En règle générale, l’indemnisation est prise en charge par la Sécurité sociale sous conditions. Il faut notamment être immatriculé auprès de l’organisme, avoir travaillé au moins 150 heures au cours des 3 mois précédents (ou 600 heures au cours des 12 mois précédents) et cesser toute activité salariée pendant le congé.

Votre salarié devra donc adresser des pièces justificatives à sa Caisse primaire d’Assurance maladie pour bénéficier des indemnités journalières, qui s’élèvent au minimum à 9,63 € et au maximum à 89,03 € par jour. Pensez toutefois à vérifier votre convention collective. Certaines dispositions prévoient une compensation plus favorable, voire le maintien intégral du salaire.

Pendant le congé paternité ou adoption, le contrat de travail est suspendu. À son retour, votre salarié devra retrouver son emploi précédent, ou un emploi similaire assorti d’une rémunération équivalente.

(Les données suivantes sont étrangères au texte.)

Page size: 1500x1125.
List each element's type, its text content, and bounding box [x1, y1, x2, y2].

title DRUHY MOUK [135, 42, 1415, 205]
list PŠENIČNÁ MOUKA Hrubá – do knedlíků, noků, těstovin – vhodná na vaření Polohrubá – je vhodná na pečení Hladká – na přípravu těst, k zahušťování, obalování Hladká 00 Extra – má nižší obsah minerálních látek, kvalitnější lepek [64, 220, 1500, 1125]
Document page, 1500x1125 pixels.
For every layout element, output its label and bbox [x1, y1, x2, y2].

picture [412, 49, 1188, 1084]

À noter : il est possible de cumuler le congé de naissance de 3 jours avec un congé de paternité et d’accueil de l’enfant, ou un congé d’adoption, mais pas avec un congé maternité qui répond à des règles spécifiques.

Un congé doublé et partiellement obligatoire à compter de 2021

 

Cette mesure a été inscrite dans le projet de loi de financement de la Sécurité sociale (PLFSS) pour 2021. La première évolution notable concerne la durée du congé. Avec le dispositif actuel, les pères ont droit en tout à 14 jours pour accueillir leur enfant : 3 jours de congé de naissance + 11 jours de congé paternité.

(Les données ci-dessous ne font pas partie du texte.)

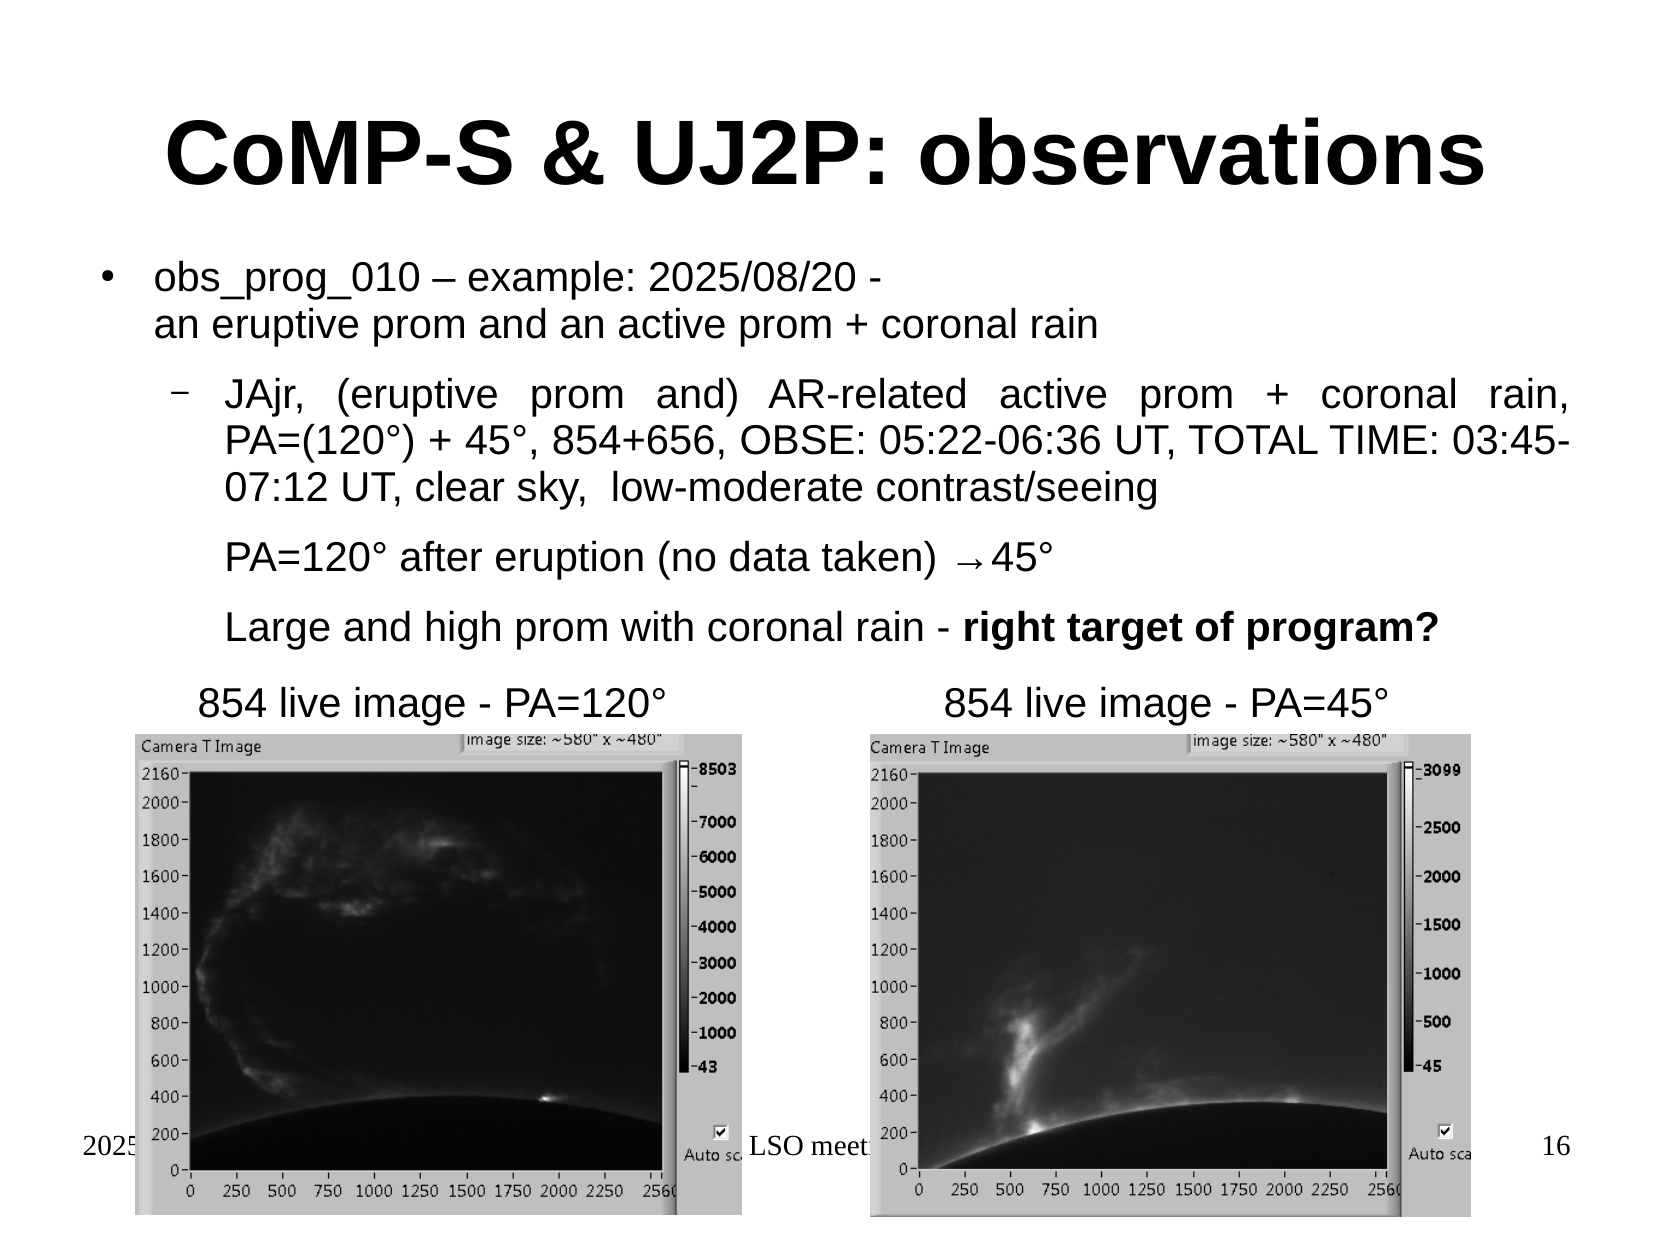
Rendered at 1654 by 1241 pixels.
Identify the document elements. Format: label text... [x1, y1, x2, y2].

picture [870, 734, 1471, 1217]
picture [135, 734, 742, 1216]
list obs_prog_010 – example: 2025/08/20 - an eruptive prom and an active prom + coronal rain JAjr, (eruptive prom and) AR-related active prom + coronal rain, PA=(120°) + 45°, 854+656, OBSE: 05:22-06:36 UT, TOTAL TIME: 03:45-07:12 UT, clear sky, low-moderate contrast/seeing PA=120° after eruption (no data taken) →45° Large and high prom with coronal rain - right target of program? 854 live image - PA=120° 854 live image - PA=45° [82, 183, 1571, 1126]
title CoMP-S & UJ2P: observations [82, 49, 1571, 183]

Autre changement de taille, la prise obligatoire de certains jours. De fait, le congé paternité dans sa forme actuelle revêt un caractère optionnel, les pères ayant la possibilité de prendre moins de 11 ou 18 jours selon leur situation. Le projet de loi prévoit l’instauration de 7 jours à prendre obligatoirement après la naissance de l’enfant. Ce qui signifie qu’il ne sera pas possible de faire travailler vos collaborateurs durant cette période.

Cette mesure, qui devrait être effective dès juillet 2021, répond à plusieurs enjeux de société. L’égalité professionnelle entre les hommes et les femmes tout d’abord, mais aussi l’implication des pères dans l’éducation des enfants, tout particulièrement dans les premiers jours de la vie. Un rapport dirigé par le neuropsychiatre Boris Cyrulnik et remis en septembre au gouvernement, pointe en effet les effets positifs de l’allongement du congé paternité sur le développement de l’enfant.